What better time to brush up on your luggage etiquette and learn a defensive manoeuvre or two?
It starts with what you bring.
"Consumers are looking for the most possible space and lightest-weight case possible," said Mr Scott Niekelski, a manager at the National Luggage Dealers Association.
That may be the wrong impulse. When it comes to proper luggage etiquette - less is more. The most experienced passengers travel light. Some do not bring any luggage.
"I ship my gear ahead to my destination, especially if I plan to be in one place for an extended period," said Mr Brian Teeter, author of the Healthy Trekking Travel Guides series. "That way, I can travel light and have my main luggage waiting when I arrive."
But most people travel with at least a backpack, purse or some other carry-on.
On planes, carry-on luggage is a constant irritant. Airlines are partly to blame since checked luggage fees incentivise passengers to carry most of their belongings with them.
Protocol experts said the key to avoiding scraps over luggage is packing light and moving fast.
Downsize to a smaller carry-on or a backpack and place it in the bin above your seat - not someone else's.
Speed matters. Do not overstuff your bag to the point where you have to wrestle it into the compartment.
"Stow carry-on luggage quickly in the overhead bin so other passengers may pass in the aisle," said Ms Rachel Wagner, a corporate etiquette consultant.
"If you need extra time to stow it, step into the seat area for a moment so others may pass by, then step back into the aisle when there's a short break in the aisle."
No one likes a blocker and that is true at the luggage carousel as well.
Consider the mad dash for the best position. For some reason, passengers feel they own the spot immediately next to the conveyor belt and refuse to give it up for anyone, even if those people see their luggage and want to collect it.
"Don't hover around the baggage carousel," said photographer Gary Arndt, who travels constantly for work. "Stand at least several steps back from the carousel and step forward only when your bag is actually coming past."

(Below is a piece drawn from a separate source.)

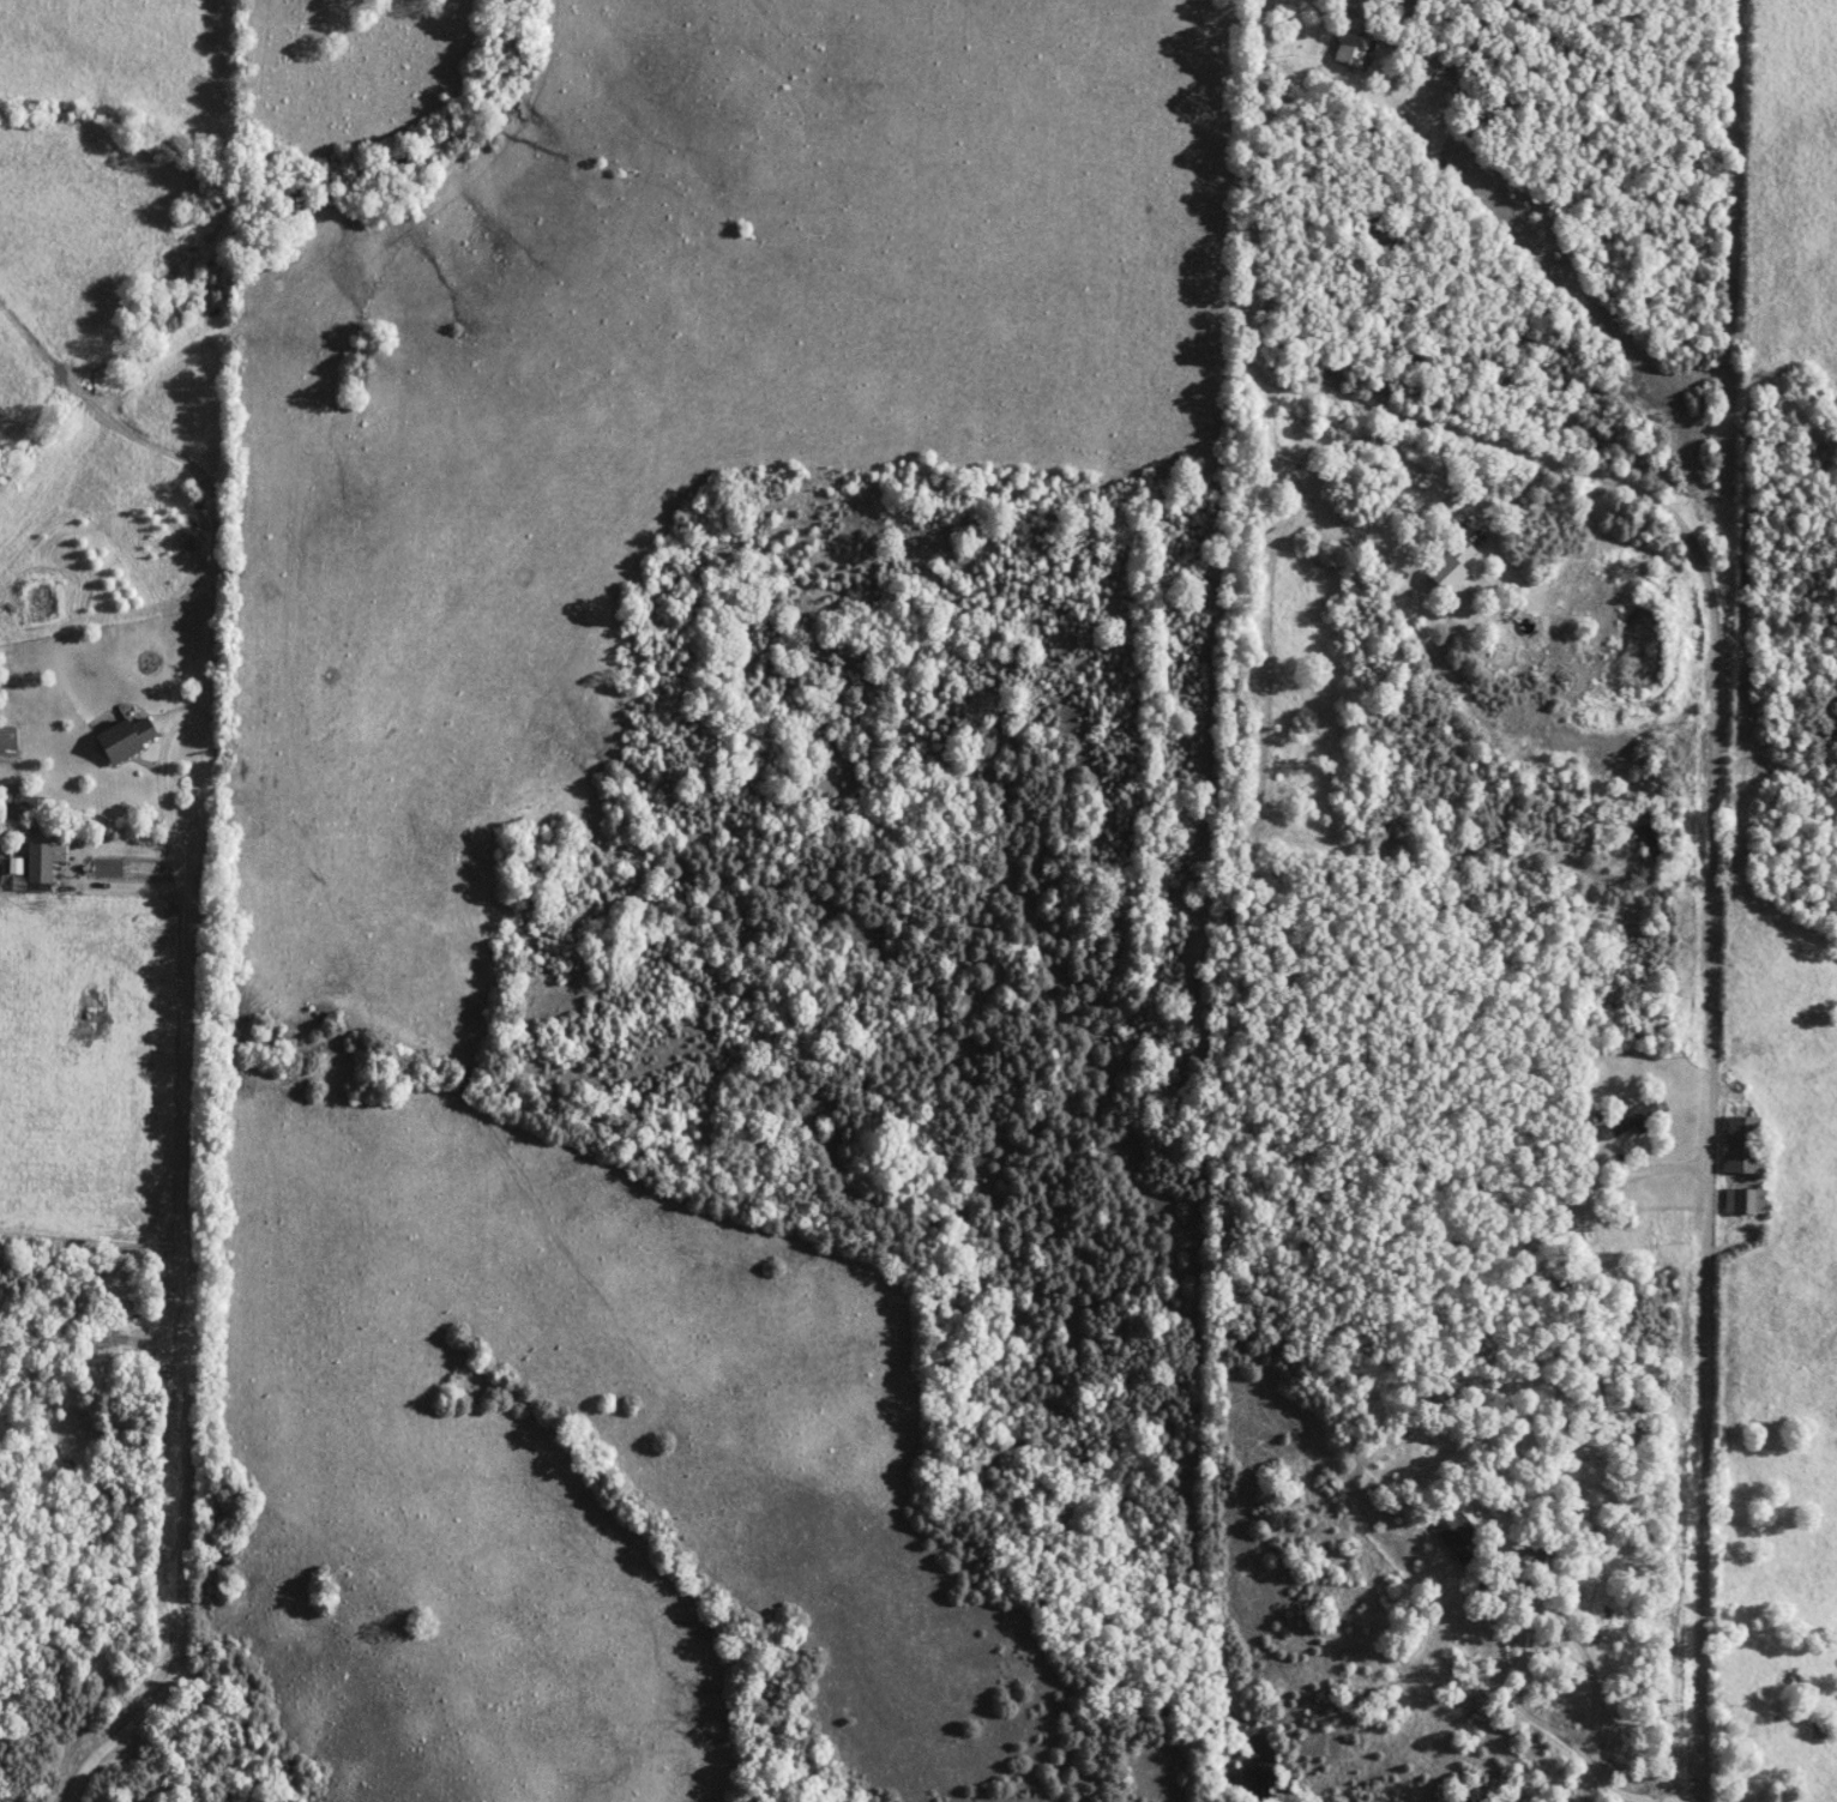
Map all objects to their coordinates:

Backpacks are another source of pain for travellers and that is true not only on planes, but also on buses, trains or any mode of transportation with narrow corridors.
The problem? During boarding and disembarking, it is easy to turn quickly and unwittingly hit fellow passengers.
"Take bags off of your shoulder, especially backpacks, before walking down the plane aisle," said Ms Sarah Howell, a corporate trainer and frequent business traveller. "I can't tell you how many times I've been whacked in the face by someone carrying the contents of his entire life on his shoulder, with him none the wiser."
Parents, if you can avoid taking a stroller, do. Strollers are clunky and are easily damaged when you gate-check them. Also monitor older kids with luggage.
"Don't let children wheel their own suitcases through the airport," said Ms Evie Granville, a writer and podcaster who deals with parenting etiquette issues at EvieandSarah.com. "Instead, pack a backpack for them to carry."
Luggage etiquette is only a partial solution to the seasonal squeeze. You have to also play defence.
Watch out for the backpacks, the passengers with the overstuffed bags, the parents with strollers and, yes, the tweens with wheeled luggage. Do not assume they have the same good manners you do and do not be surprised if you have to dodge speeding carry-ons.
Correction note: An earlier version of the article wrongly identified Ms Evie Granville's occupation. We are sorry for the error.